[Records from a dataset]
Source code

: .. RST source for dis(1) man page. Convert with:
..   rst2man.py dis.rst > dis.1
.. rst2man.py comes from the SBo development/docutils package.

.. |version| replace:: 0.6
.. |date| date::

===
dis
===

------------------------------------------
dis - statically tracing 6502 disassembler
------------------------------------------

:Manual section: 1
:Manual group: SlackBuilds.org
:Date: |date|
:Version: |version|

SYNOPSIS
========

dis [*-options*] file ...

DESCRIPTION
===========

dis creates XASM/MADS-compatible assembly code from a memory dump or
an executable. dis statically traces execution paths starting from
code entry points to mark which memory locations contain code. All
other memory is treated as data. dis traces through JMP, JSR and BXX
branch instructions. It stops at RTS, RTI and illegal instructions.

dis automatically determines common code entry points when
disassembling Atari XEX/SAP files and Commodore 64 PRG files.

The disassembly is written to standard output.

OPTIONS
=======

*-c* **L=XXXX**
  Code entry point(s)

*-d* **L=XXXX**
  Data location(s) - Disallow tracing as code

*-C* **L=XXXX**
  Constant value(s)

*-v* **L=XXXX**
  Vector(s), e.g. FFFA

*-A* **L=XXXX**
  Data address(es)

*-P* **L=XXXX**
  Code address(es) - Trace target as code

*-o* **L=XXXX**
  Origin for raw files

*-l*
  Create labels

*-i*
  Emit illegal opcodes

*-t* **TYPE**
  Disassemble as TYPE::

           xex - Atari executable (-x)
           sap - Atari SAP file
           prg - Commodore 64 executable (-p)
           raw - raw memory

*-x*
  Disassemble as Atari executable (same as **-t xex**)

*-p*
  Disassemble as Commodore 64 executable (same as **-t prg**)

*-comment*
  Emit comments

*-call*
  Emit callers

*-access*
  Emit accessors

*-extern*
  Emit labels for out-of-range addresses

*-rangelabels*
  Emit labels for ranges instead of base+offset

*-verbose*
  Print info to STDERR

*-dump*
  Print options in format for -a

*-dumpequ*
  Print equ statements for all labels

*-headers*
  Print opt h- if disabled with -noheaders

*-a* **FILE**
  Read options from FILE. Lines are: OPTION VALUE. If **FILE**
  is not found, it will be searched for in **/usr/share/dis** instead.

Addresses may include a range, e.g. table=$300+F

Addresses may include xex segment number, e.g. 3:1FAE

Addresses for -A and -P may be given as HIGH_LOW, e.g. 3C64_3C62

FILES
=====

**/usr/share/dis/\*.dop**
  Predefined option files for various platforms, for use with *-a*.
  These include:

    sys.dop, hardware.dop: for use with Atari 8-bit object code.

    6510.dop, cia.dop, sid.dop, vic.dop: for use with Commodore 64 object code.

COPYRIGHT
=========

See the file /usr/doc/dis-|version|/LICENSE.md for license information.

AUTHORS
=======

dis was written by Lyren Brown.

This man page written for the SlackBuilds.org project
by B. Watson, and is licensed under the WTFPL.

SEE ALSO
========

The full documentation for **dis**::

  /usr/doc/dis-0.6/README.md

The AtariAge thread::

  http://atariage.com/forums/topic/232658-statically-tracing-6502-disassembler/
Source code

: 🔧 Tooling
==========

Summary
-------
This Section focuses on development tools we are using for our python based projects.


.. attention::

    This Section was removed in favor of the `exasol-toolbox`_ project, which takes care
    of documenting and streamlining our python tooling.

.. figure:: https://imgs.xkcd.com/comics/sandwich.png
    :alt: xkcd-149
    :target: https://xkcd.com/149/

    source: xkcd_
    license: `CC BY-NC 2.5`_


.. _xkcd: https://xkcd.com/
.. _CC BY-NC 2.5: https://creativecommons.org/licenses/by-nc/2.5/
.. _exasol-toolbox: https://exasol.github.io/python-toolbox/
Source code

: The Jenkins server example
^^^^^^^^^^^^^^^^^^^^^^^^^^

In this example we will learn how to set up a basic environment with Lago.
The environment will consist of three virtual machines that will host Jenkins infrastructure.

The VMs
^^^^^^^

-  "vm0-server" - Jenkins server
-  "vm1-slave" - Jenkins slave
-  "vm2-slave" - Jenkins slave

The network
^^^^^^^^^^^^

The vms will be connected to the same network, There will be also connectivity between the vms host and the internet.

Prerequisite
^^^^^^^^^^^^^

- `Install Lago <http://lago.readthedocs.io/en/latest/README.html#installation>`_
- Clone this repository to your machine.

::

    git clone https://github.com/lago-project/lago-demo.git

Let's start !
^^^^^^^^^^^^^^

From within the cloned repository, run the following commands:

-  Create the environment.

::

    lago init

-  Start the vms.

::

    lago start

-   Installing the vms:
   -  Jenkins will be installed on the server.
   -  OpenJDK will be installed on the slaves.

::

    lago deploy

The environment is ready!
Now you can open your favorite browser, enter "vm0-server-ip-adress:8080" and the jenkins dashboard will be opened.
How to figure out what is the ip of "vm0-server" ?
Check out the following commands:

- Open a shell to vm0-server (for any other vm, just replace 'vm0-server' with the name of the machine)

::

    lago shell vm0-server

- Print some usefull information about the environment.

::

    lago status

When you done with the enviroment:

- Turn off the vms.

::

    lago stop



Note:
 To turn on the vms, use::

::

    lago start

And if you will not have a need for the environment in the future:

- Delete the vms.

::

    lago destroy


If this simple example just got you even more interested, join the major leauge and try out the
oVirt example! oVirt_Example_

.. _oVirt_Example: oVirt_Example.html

### YOUR INSTRUCTIONS
Give a word-for-word restatement of every record.

### OUTPUT OF THE EXERCISE
Source code

: .. RST source for dis(1) man page. Convert with:
..   rst2man.py dis.rst > dis.1
.. rst2man.py comes from the SBo development/docutils package.

.. |version| replace:: 0.6
.. |date| date::

===
dis
===

------------------------------------------
dis - statically tracing 6502 disassembler
------------------------------------------

:Manual section: 1
:Manual group: SlackBuilds.org
:Date: |date|
:Version: |version|

SYNOPSIS
========

dis [*-options*] file ...

DESCRIPTION
===========

dis creates XASM/MADS-compatible assembly code from a memory dump or
an executable. dis statically traces execution paths starting from
code entry points to mark which memory locations contain code. All
other memory is treated as data. dis traces through JMP, JSR and BXX
branch instructions. It stops at RTS, RTI and illegal instructions.

dis automatically determines common code entry points when
disassembling Atari XEX/SAP files and Commodore 64 PRG files.

The disassembly is written to standard output.

OPTIONS
=======

*-c* **L=XXXX**
  Code entry point(s)

*-d* **L=XXXX**
  Data location(s) - Disallow tracing as code

*-C* **L=XXXX**
  Constant value(s)

*-v* **L=XXXX**
  Vector(s), e.g. FFFA

*-A* **L=XXXX**
  Data address(es)

*-P* **L=XXXX**
  Code address(es) - Trace target as code

*-o* **L=XXXX**
  Origin for raw files

*-l*
  Create labels

*-i*
  Emit illegal opcodes

*-t* **TYPE**
  Disassemble as TYPE::

           xex - Atari executable (-x)
           sap - Atari SAP file
           prg - Commodore 64 executable (-p)
           raw - raw memory

*-x*
  Disassemble as Atari executable (same as **-t xex**)

*-p*
  Disassemble as Commodore 64 executable (same as **-t prg**)

*-comment*
  Emit comments

*-call*
  Emit callers

*-access*
  Emit accessors

*-extern*
  Emit labels for out-of-range addresses

*-rangelabels*
  Emit labels for ranges instead of base+offset

*-verbose*
  Print info to STDERR

*-dump*
  Print options in format for -a

*-dumpequ*
  Print equ statements for all labels

*-headers*
  Print opt h- if disabled with -noheaders

*-a* **FILE**
  Read options from FILE. Lines are: OPTION VALUE. If **FILE**
  is not found, it will be searched for in **/usr/share/dis** instead.

Addresses may include a range, e.g. table=$300+F

Addresses may include xex segment number, e.g. 3:1FAE

Addresses for -A and -P may be given as HIGH_LOW, e.g. 3C64_3C62

FILES
=====

**/usr/share/dis/\*.dop**
  Predefined option files for various platforms, for use with *-a*.
  These include:

    sys.dop, hardware.dop: for use with Atari 8-bit object code.

    6510.dop, cia.dop, sid.dop, vic.dop: for use with Commodore 64 object code.

COPYRIGHT
=========

See the file /usr/doc/dis-|version|/LICENSE.md for license information.

AUTHORS
=======

dis was written by Lyren Brown.

This man page written for the SlackBuilds.org project
by B. Watson, and is licensed under the WTFPL.

SEE ALSO
========

The full documentation for **dis**::

  /usr/doc/dis-0.6/README.md

The AtariAge thread::

  http://atariage.com/forums/topic/232658-statically-tracing-6502-disassembler/
Source code

: 🔧 Tooling
==========

Summary
-------
This Section focuses on development tools we are using for our python based projects.


.. attention::

    This Section was removed in favor of the `exasol-toolbox`_ project, which takes care
    of documenting and streamlining our python tooling.

.. figure:: https://imgs.xkcd.com/comics/sandwich.png
    :alt: xkcd-149
    :target: https://xkcd.com/149/

    source: xkcd_
    license: `CC BY-NC 2.5`_


.. _xkcd: https://xkcd.com/
.. _CC BY-NC 2.5: https://creativecommons.org/licenses/by-nc/2.5/
.. _exasol-toolbox: https://exasol.github.io/python-toolbox/
Source code

: The Jenkins server example
^^^^^^^^^^^^^^^^^^^^^^^^^^

In this example we will learn how to set up a basic environment with Lago.
The environment will consist of three virtual machines that will host Jenkins infrastructure.

The VMs
^^^^^^^

-  "vm0-server" - Jenkins server
-  "vm1-slave" - Jenkins slave
-  "vm2-slave" - Jenkins slave

The network
^^^^^^^^^^^^

The vms will be connected to the same network, There will be also connectivity between the vms host and the internet.

Prerequisite
^^^^^^^^^^^^^

- `Install Lago <http://lago.readthedocs.io/en/latest/README.html#installation>`_
- Clone this repository to your machine.

::

    git clone https://github.com/lago-project/lago-demo.git

Let's start !
^^^^^^^^^^^^^^

From within the cloned repository, run the following commands:

-  Create the environment.

::

    lago init

-  Start the vms.

::

    lago start

-   Installing the vms:
   -  Jenkins will be installed on the server.
   -  OpenJDK will be installed on the slaves.

::

    lago deploy

The environment is ready!
Now you can open your favorite browser, enter "vm0-server-ip-adress:8080" and the jenkins dashboard will be opened.
How to figure out what is the ip of "vm0-server" ?
Check out the following commands:

- Open a shell to vm0-server (for any other vm, just replace 'vm0-server' with the name of the machine)

::

    lago shell vm0-server

- Print some usefull information about the environment.

::

    lago status

When you done with the enviroment:

- Turn off the vms.

::

    lago stop



Note:
 To turn on the vms, use::

::

    lago start

And if you will not have a need for the environment in the future:

- Delete the vms.

::

    lago destroy


If this simple example just got you even more interested, join the major leauge and try out the
oVirt example! oVirt_Example_

.. _oVirt_Example: oVirt_Example.html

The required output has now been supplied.